__PROVIDED INFORMATION__

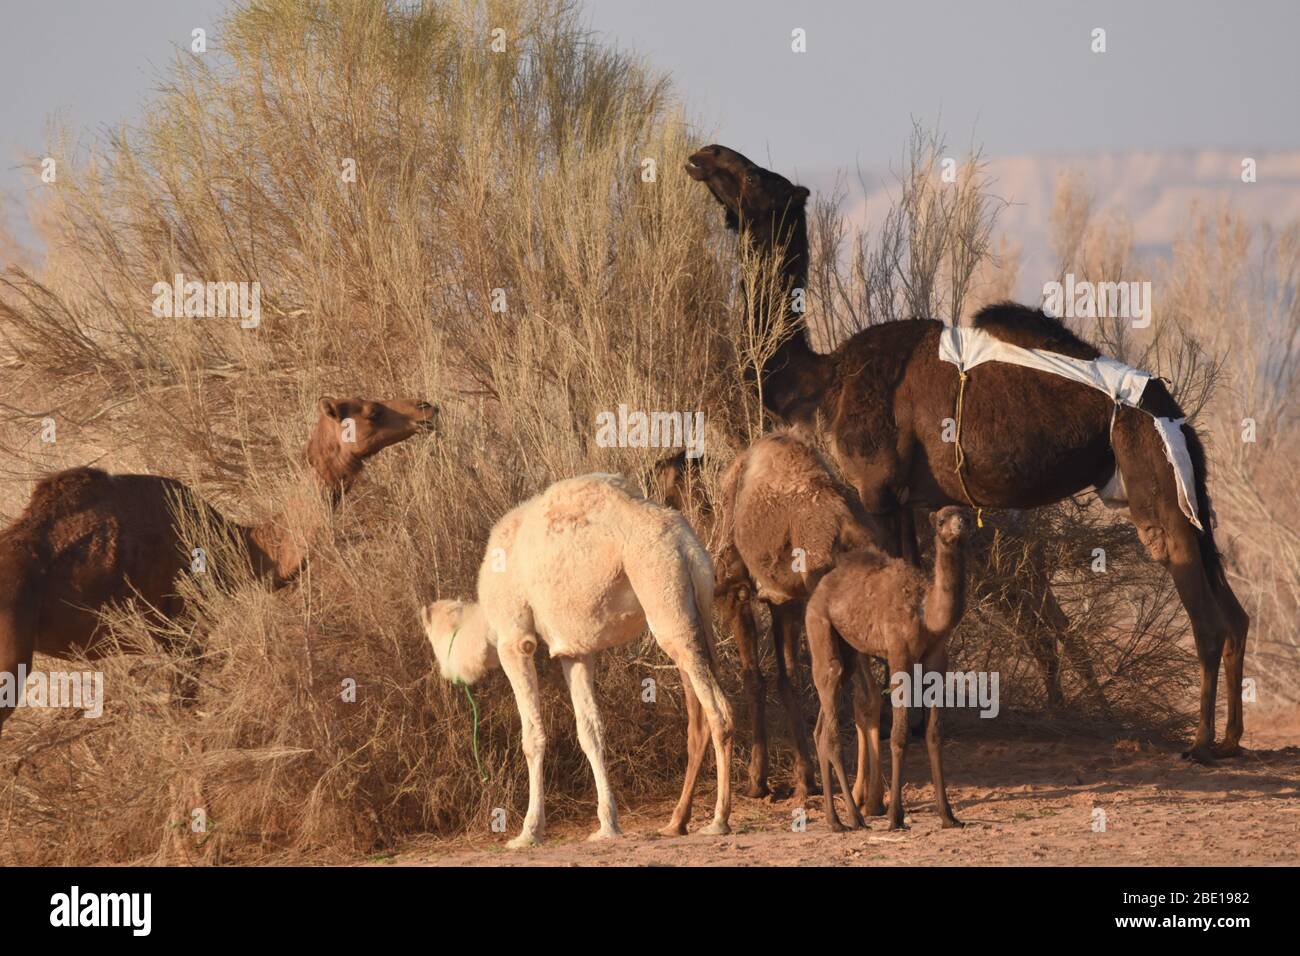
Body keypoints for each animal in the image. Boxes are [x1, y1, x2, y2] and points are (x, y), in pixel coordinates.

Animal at [423, 476, 733, 848]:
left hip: (660, 585)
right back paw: (677, 823)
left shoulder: (515, 638)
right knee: (699, 706)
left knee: (718, 711)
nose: (440, 676)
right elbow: (590, 732)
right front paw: (607, 826)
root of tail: (685, 542)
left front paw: (528, 833)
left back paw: (718, 820)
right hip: (698, 604)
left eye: (432, 639)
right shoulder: (575, 652)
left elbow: (532, 736)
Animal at [691, 143, 1248, 764]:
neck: (825, 379)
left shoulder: (875, 490)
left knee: (1206, 616)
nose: (704, 154)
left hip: (1153, 478)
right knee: (1236, 614)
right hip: (1187, 489)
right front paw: (912, 721)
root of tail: (1172, 410)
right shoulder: (906, 498)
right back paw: (1230, 739)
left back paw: (1201, 744)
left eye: (754, 179)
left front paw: (896, 721)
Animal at [800, 509, 977, 832]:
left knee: (821, 728)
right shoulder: (898, 655)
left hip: (846, 649)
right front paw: (896, 816)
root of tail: (819, 589)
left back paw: (836, 818)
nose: (960, 525)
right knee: (831, 729)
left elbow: (934, 733)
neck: (926, 613)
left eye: (966, 516)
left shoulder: (937, 659)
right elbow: (899, 734)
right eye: (941, 520)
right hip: (819, 626)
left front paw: (948, 816)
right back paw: (851, 819)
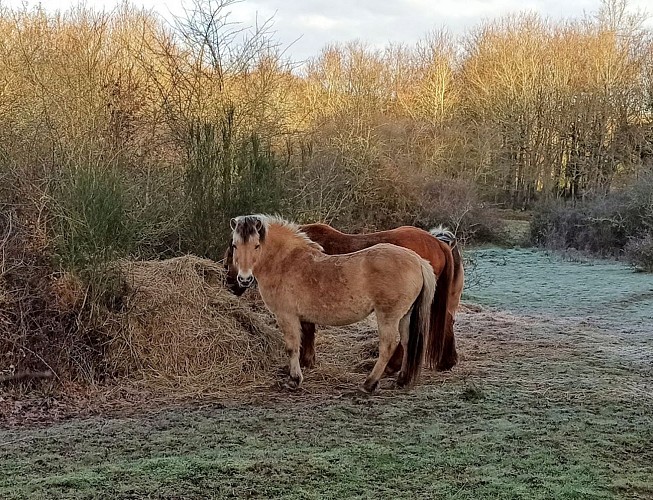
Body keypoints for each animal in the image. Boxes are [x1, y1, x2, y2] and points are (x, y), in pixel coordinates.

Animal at [229, 213, 438, 392]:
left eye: (257, 245)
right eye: (235, 245)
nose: (244, 279)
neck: (286, 262)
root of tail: (418, 260)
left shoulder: (286, 315)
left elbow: (292, 346)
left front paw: (294, 380)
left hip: (388, 315)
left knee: (388, 346)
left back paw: (369, 384)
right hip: (404, 315)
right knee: (407, 342)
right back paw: (401, 380)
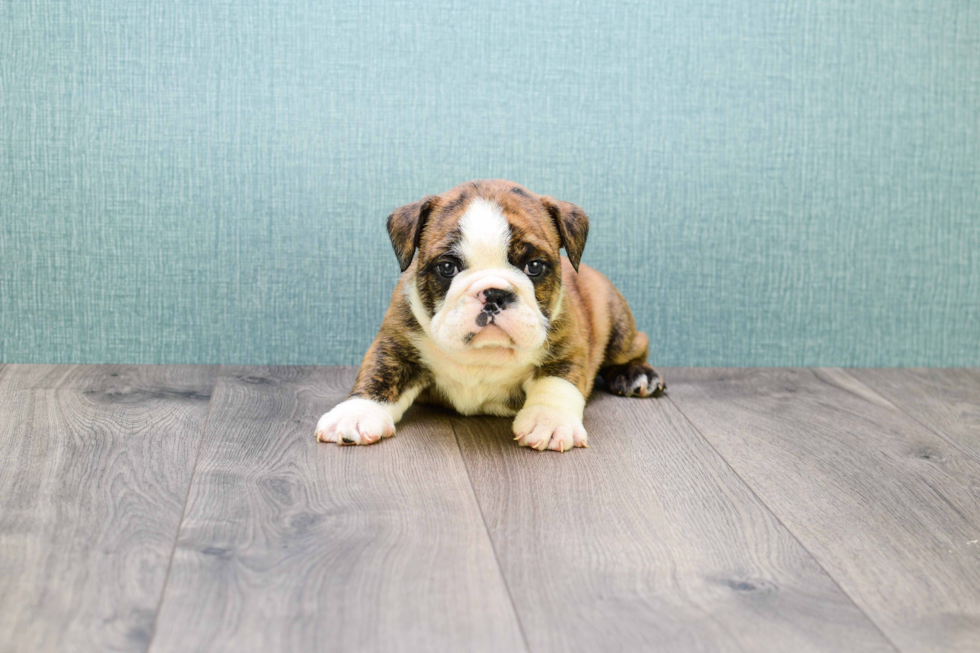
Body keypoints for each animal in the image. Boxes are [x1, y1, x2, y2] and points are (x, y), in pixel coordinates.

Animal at [316, 180, 668, 454]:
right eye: (447, 267)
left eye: (534, 266)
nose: (495, 293)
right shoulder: (396, 344)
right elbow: (378, 376)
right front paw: (355, 414)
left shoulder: (567, 347)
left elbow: (557, 382)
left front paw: (550, 421)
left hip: (617, 319)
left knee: (633, 347)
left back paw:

__INSTRUCTIONS FOR THE TASK__
Look above and copy only the lines from the one holding "left elbow: (292, 346)" to the one holding "left elbow: (557, 382)", both included, exactly, minus the pictures.

__EXERCISE RESULT__
left elbow: (292, 346)
left front paw: (294, 380)
left hip: (388, 315)
left knee: (388, 346)
left back paw: (369, 384)
right hip: (404, 315)
right knee: (407, 342)
right back paw: (401, 380)
Body keypoints for each animal in the image. Boxes are [x1, y1, x2, y2] and points are (x, y), in pixel coordinates.

Animal at [316, 180, 668, 454]:
right eye: (447, 267)
left eye: (534, 266)
nose: (495, 293)
right shoulder: (396, 344)
right elbow: (378, 376)
right front paw: (355, 414)
left shoulder: (567, 347)
left elbow: (557, 382)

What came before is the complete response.